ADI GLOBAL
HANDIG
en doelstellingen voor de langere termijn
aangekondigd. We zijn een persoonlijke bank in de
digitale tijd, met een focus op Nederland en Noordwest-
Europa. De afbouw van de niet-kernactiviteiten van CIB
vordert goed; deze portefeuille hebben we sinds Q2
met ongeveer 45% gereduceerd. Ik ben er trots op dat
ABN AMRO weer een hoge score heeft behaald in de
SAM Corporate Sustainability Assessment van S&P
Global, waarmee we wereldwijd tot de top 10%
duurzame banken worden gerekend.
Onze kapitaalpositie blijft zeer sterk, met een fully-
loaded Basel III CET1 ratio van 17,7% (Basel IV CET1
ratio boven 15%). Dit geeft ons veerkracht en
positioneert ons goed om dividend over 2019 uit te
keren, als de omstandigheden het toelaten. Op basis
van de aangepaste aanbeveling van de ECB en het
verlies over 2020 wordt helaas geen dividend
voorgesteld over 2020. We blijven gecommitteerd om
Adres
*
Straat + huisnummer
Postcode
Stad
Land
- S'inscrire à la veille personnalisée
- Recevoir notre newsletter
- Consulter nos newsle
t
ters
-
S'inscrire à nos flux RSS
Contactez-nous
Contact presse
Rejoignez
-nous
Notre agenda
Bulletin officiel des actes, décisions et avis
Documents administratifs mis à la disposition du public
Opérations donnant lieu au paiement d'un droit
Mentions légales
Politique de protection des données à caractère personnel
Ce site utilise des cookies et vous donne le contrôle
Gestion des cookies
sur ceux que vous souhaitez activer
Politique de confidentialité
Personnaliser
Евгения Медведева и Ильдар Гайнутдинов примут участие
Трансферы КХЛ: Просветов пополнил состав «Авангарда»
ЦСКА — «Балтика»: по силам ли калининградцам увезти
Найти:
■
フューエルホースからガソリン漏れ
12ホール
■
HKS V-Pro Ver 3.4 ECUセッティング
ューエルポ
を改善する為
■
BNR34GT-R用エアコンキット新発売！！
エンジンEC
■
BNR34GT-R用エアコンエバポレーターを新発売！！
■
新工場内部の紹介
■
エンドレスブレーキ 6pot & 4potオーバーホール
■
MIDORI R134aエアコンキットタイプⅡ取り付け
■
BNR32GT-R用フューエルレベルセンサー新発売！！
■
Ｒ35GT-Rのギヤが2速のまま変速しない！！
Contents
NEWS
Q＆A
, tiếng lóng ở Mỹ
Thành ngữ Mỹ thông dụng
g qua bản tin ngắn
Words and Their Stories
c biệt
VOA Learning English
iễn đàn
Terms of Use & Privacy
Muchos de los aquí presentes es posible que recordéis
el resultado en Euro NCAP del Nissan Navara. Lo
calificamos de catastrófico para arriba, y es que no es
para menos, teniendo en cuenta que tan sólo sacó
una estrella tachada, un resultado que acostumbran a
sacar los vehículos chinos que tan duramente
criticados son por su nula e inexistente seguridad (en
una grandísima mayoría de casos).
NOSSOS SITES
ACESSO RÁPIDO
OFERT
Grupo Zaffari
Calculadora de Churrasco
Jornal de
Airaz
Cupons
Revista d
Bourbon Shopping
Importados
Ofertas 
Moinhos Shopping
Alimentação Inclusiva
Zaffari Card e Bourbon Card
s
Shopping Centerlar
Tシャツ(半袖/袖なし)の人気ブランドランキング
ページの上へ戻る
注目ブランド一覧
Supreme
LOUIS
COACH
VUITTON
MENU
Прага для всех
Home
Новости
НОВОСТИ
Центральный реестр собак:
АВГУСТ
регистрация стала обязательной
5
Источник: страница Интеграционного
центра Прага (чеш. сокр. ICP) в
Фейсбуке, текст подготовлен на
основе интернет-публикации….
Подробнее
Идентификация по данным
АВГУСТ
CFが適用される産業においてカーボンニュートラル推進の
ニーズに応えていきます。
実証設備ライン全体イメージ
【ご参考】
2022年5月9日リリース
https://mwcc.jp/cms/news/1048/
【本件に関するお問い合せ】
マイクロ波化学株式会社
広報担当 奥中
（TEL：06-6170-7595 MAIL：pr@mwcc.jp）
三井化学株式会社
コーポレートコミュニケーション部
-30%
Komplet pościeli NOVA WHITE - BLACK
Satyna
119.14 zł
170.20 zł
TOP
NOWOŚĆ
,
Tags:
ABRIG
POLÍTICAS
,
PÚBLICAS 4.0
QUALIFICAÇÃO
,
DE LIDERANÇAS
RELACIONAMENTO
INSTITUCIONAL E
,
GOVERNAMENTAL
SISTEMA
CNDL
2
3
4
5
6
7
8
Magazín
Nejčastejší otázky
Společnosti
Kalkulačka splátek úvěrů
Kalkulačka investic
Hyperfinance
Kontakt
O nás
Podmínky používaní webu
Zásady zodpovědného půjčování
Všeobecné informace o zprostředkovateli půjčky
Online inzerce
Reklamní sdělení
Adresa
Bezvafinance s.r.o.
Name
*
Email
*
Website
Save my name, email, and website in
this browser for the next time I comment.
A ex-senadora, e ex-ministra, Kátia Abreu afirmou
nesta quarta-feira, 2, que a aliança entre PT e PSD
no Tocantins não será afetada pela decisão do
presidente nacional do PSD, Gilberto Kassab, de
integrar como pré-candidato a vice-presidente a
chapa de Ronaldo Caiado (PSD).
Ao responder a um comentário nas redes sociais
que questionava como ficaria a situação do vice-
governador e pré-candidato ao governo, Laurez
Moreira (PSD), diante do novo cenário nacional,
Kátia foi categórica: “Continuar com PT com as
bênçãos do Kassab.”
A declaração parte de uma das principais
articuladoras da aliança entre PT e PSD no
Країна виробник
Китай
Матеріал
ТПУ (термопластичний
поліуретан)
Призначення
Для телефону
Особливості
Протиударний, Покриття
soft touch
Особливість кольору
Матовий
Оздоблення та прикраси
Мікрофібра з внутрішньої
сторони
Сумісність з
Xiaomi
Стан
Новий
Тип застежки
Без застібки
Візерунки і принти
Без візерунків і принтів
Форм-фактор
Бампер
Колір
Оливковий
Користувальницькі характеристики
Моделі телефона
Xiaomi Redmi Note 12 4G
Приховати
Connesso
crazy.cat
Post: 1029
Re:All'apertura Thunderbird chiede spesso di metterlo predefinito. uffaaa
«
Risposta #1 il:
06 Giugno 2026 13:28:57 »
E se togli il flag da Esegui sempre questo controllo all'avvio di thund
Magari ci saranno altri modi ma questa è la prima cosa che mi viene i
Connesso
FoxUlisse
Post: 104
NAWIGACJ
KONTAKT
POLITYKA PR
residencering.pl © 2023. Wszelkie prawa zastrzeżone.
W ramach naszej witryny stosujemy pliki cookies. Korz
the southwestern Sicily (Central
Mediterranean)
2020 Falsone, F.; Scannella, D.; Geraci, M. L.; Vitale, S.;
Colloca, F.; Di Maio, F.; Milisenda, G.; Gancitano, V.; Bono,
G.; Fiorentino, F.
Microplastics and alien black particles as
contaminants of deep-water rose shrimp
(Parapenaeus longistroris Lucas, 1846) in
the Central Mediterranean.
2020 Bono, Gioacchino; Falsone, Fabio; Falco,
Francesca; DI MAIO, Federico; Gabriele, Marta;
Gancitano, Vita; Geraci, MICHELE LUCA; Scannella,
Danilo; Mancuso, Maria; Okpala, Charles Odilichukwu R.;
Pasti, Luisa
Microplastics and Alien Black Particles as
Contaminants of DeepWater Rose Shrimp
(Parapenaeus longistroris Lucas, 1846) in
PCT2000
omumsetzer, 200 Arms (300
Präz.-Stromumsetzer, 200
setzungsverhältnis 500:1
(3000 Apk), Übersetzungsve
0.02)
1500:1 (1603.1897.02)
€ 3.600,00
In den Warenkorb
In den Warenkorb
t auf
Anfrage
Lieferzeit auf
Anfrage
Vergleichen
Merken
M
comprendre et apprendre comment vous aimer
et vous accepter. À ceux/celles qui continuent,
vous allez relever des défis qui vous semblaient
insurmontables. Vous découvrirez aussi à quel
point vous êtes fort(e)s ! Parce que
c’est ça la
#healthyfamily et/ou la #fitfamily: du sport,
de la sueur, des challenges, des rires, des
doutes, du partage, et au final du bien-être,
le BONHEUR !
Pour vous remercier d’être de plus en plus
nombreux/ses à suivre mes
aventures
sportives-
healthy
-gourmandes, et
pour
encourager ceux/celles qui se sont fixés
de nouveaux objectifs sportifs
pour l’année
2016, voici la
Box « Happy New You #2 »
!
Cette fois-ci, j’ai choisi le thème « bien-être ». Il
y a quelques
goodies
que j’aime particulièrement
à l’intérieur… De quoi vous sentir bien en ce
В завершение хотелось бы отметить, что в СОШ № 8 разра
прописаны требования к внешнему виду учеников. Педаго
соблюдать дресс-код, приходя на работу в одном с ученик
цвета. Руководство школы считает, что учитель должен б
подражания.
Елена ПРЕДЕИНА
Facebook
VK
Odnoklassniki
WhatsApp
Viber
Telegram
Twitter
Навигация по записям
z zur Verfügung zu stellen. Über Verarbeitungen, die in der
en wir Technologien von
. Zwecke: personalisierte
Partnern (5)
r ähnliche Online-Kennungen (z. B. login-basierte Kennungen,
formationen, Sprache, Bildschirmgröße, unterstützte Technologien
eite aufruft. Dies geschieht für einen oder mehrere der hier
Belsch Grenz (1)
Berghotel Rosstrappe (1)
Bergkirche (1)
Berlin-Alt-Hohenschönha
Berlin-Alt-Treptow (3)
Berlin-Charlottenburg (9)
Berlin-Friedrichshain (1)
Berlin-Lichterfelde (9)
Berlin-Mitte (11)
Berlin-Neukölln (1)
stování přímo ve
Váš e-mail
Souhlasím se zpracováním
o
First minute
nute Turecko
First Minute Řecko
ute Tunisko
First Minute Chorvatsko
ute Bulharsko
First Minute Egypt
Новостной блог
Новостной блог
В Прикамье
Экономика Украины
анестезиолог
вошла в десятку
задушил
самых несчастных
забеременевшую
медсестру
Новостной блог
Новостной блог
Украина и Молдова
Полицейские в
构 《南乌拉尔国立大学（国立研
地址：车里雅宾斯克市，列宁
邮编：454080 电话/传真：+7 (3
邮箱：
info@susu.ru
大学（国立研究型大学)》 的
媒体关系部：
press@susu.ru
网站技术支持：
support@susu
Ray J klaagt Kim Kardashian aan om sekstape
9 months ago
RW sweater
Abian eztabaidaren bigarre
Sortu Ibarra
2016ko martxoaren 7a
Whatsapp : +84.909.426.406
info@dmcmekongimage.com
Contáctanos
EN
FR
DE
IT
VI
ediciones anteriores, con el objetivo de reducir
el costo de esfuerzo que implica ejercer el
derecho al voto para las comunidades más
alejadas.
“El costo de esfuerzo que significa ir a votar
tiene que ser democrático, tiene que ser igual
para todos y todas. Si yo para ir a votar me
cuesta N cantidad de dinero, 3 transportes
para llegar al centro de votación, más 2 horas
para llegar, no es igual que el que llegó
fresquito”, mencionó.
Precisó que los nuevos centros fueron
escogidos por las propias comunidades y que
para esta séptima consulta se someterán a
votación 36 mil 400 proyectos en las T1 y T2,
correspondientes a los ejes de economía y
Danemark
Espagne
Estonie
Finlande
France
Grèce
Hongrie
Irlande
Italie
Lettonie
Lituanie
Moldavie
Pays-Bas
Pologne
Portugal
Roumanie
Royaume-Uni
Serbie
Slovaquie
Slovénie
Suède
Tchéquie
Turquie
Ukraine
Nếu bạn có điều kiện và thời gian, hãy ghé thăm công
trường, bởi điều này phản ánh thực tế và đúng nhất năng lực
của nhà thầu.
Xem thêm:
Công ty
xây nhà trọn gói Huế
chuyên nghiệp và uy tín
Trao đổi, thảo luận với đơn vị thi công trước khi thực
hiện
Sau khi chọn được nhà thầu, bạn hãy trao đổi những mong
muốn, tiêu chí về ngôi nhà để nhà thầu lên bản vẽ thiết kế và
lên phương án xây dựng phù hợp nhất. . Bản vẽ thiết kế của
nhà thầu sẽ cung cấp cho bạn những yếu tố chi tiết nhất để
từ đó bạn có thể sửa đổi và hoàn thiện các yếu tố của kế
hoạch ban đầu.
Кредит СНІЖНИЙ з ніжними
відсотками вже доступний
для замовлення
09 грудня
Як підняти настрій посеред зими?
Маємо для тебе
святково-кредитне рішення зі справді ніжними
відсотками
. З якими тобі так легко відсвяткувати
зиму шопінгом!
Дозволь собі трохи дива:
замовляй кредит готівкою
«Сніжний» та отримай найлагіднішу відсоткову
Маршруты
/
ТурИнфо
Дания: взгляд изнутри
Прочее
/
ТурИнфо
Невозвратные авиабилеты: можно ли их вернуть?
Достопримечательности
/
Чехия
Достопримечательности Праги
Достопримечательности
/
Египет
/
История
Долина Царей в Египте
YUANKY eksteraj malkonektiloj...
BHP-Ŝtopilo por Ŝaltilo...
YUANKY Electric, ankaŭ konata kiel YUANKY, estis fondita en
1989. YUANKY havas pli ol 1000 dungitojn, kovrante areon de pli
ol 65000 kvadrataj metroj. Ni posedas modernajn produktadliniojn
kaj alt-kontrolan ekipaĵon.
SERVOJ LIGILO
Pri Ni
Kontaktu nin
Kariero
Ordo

• • • •

CONSIGNES DE TRAVAIL -
Substituez « Nos événements » à « Notre agenda » dans les données, en partant de la première ligne et en allant jusqu'à la ligne contenant « Politique de protection » incluse. Restituez uniquement ces lignes, sans autre modification.

RÉSULTAT OBTENU -
ADI GLOBAL
HANDIG
en doelstellingen voor de langere termijn
aangekondigd. We zijn een persoonlijke bank in de
digitale tijd, met een focus op Nederland en Noordwest-
Europa. De afbouw van de niet-kernactiviteiten van CIB
vordert goed; deze portefeuille hebben we sinds Q2
met ongeveer 45% gereduceerd. Ik ben er trots op dat
ABN AMRO weer een hoge score heeft behaald in de
SAM Corporate Sustainability Assessment van S&P
Global, waarmee we wereldwijd tot de top 10%
duurzame banken worden gerekend.
Onze kapitaalpositie blijft zeer sterk, met een fully-
loaded Basel III CET1 ratio van 17,7% (Basel IV CET1
ratio boven 15%). Dit geeft ons veerkracht en
positioneert ons goed om dividend over 2019 uit te
keren, als de omstandigheden het toelaten. Op basis
van de aangepaste aanbeveling van de ECB en het
verlies over 2020 wordt helaas geen dividend
voorgesteld over 2020. We blijven gecommitteerd om
Adres
*
Straat + huisnummer
Postcode
Stad
Land
- S'inscrire à la veille personnalisée
- Recevoir notre newsletter
- Consulter nos newsle
t
ters
-
S'inscrire à nos flux RSS
Contactez-nous
Contact presse
Rejoignez
-nous
Nos événements
Bulletin officiel des actes, décisions et avis
Documents administratifs mis à la disposition du public
Opérations donnant lieu au paiement d'un droit
Mentions légales
Politique de protection des données à caractère personnel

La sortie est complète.